** Opening EXCERPT block **

I’ve been thinking a lot about being an “individual investor” lately. By which I mean someone who doesn’t have a financial advisor, uses an online discount brokerage account (like Etrade or Scottrade), and tries to use an asset allocation model (or random choice model, depending on who you are) to buy securities. Most of the time, an individual investor will use a buy and hold strategy, with a rebalancing once a year or so. This whole idea, which has always been one of the “bedrock investment ideas”, seems to have developed some cracks lately (at least in my mind).
Why are individual investors in trouble from a capital appreciation standpoint?
The Game Has Changed. The long held belief that “the long term” would always give you decent returns if you just held on for long enough has always been based on an economy in which financial products (ie, those things you are investing using) were becoming a larger and larger portion of GDP.
These products are unlikely to continue to increase at the levels we have seen for the last 50 years, and the credit markets that increased consumer demand are also unlikely to grow so quickly. We have also been inflating a housing bubble since WWII, and have had several other bubbles along the way. These bubbles profoundly affect the “average return” numbers that we see plastered all over everything. (More on this problem in a later post). Here is an article that claims the long term treasury bonds have outperformed the S&P 500 over the past 5, 10 and 25 year periods.

** Closing EXCERPT block **
** Opening GIVEN DATA block **

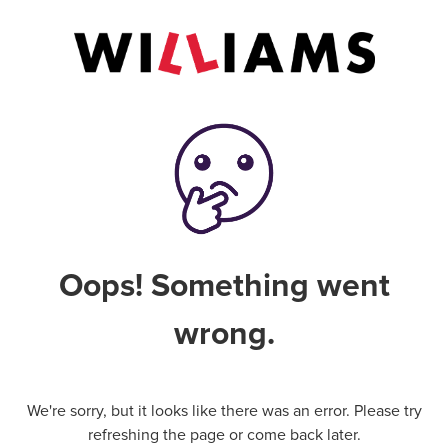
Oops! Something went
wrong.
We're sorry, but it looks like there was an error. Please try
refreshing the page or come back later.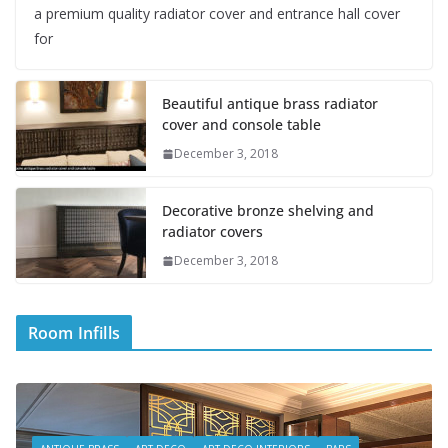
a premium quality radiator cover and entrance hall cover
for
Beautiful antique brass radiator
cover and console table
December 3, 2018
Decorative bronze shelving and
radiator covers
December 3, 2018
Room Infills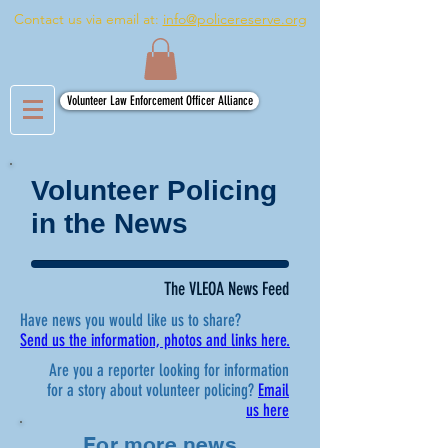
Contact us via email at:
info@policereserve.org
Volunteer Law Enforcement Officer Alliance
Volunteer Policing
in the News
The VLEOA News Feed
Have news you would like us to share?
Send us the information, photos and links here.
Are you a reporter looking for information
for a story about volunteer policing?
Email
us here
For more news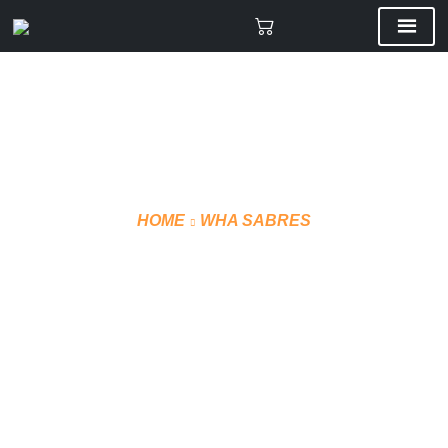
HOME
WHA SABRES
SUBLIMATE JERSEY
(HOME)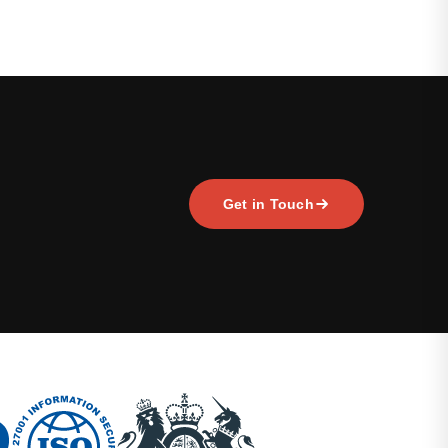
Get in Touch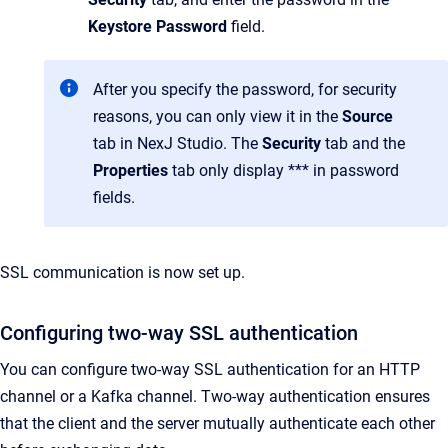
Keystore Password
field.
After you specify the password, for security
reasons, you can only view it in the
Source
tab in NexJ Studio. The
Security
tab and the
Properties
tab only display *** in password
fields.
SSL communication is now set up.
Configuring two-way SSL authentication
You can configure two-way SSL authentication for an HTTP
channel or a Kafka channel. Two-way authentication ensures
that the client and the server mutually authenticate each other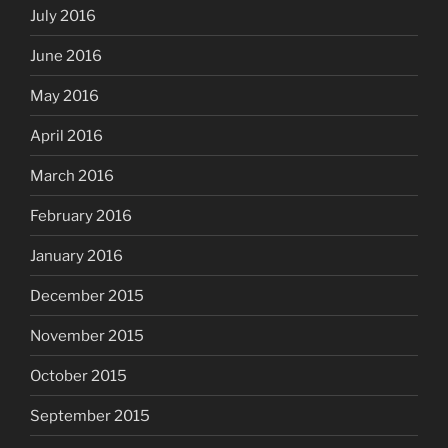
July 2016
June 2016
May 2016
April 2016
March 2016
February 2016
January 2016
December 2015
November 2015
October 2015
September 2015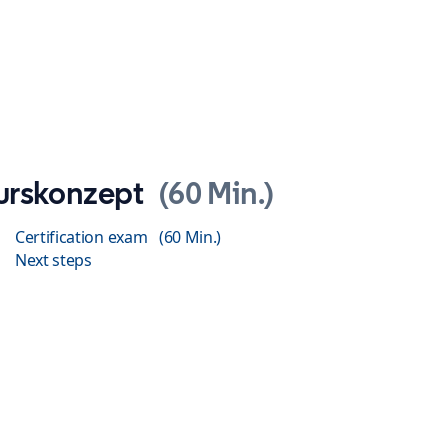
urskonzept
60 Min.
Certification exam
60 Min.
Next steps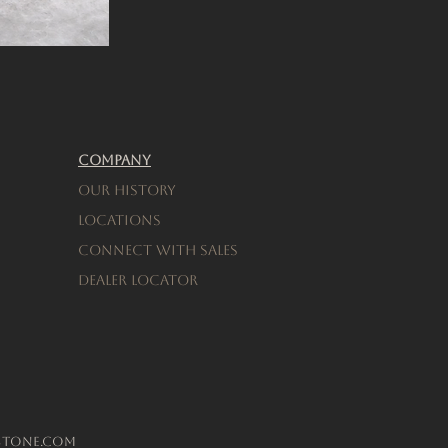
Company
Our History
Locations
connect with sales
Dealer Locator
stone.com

** Closing GIVEN DATA block **

JOB: In the piece on individual investors, what does the cited article claim about long-term treasury bonds?

OUTPUT OF THE TASK: It claims they have outperformed the S&P 500 over the past 5, 10 and 25 year periods.